• [Tasks to perform]:
- a) In the forum thread about forever running executions, which two external Node libraries does the workflow use?
- b) Shorten the paragraph in the forum thread about forever running executions that begins "The Timeout workflow option only kicks in," and keep its main facts.
- c) Write the next part of the forum thread about forever running executions, following on from its final sentence.

• [Document section]:
_ _ _ _ _ _ _
Joffcom avatar Dec 12 '23 10:12 Joffcom

Detecting the issue origin

I've doing come tests to narrow the problem to a specific workflow. This workflow is "xxx - Create script" and is called by the "xxx - Save list" workflow, which is called by another one. That's why both (or more) workflows gets FRE (Forever Running Execution).

This workflow also uses 2 external Node libraries: @mozilla/readability and jsdom (along with other nodes).

Today I've split that workflow in two different, isolating more the code node that use those libraries from the rest of nodes, to try to define the cause of the problem.

Timeout issue

But among the root cause of this problem, there's another issues.

One of those issues is related to the timeout. Ok, maybe there's something in the code node that keeps a node running. But there's an specific timeout setting in the workflow to avoid the node kept running.

And that timeout isn't working.

Can't cancel issue

Another problem is about to cancel a FRE. There's a convenient "Cancel" button in the execution, but it doesn't work neither.

In summary

At the end, there's 2 emergency measures to avoid the FRE issue, but neither of them works.

This is the last log file: n8n-jsdom-fre-231214-0835.log

Hope it could help to find the root cause of the FRE, but also to solve the timeout and cancel issues.

pablorq avatar Dec 14 '23 14:12 pablorq

Hey @pablorq,

The Timeout workflow option only kicks in once a node has finished so we won't interrupt a currently working workflow this means if you have a node that is running and it is stuck you will run into this and the timeout option won't help. In this case to fix the long running executions we will need to work out which node is causing it.

Joffcom avatar Dec 14 '23 15:12 Joffcom

Hi @Joffcom !

Timeout

Ok. So the timeout is called between nodes. I guess that the timeout environment variable works in the same way. Is it?

If it also works in the same way, I understand that this is not a solution.
_ _ _ _ _ _ _
• [Collected data]:
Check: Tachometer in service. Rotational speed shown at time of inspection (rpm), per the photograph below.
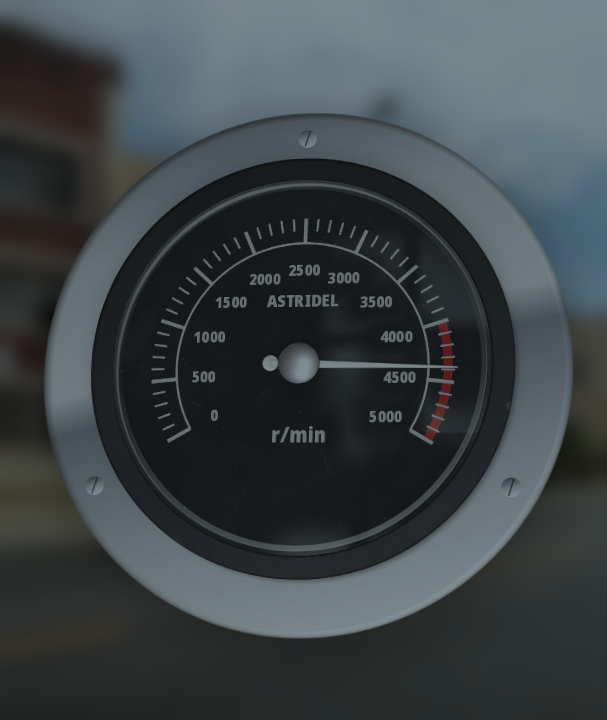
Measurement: 4400 rpm
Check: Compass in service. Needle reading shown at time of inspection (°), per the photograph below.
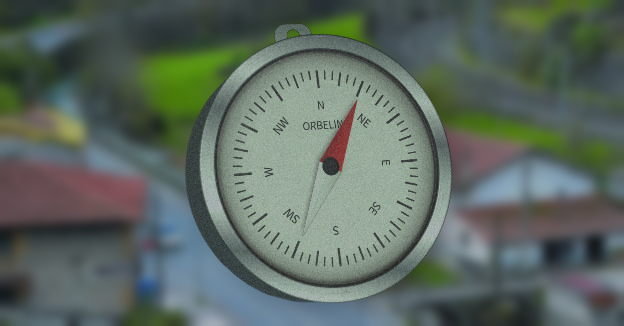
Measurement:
_ _ _ _ _ _ _
• [Outputs by task]:
- a) @mozilla/readability and jsdom.

- b) The workflow Timeout option only takes effect after a node finishes, so it will not interrupt a workflow that is still working. If a running node is stuck, the timeout won't help. To fix the long-running executions, the node causing them must be identified.

- c)
Cancel Execution button

It doesn't work neither. I would like to think that this cancel button interrupts the working workflow. Or it doesn't work this way?

If this button is called between nodes, as the timeout, I think it should be reviewed to kill the working workflow.

Not having this option, the only way to "stop" the FRE is restarting the stack/server which is not a good ides in production stage.

Root cause

I'm doing more tests. Right now I'm waiting for the next FRE to reduce the issue to a few nodes.

By the way, did you find something in the logs?

pablorq avatar Dec 15 '23 15:12 pablorq

Root cause Found!

... But I can't believe it!

It's a HTTP Request.

Screenshots: Screenshot 2023-12-19 at 18-40-28 n8n - Executions Screenshot 2023-12-19 at 18-41-47 n8n - ▶️ RecaLinux - Episode - Create script - Get Webpage

This is the workflow: RecaLinux___Episode___Create_script___Get_Webpage.json

Can affect to be a nested sub-worfklow? The parent workflow is RecaLinux - Episode - RSS posts 9to5, which calls to RecaLinux - Episode - Save list, which calls RecaLinux - Episode - Create script. Normally here should end the nested workflows, but for the test I split this last workflow and created RecaLinux - Episode - Get Webpage, so this one is the last one called.

Anyway, with 3 levels of nested workflows, it failed. And also with 4 levels of nesting.

As you can see, there's no special configuration with the HTTP Request, it's just a GET to get the webpage.

Any ideas?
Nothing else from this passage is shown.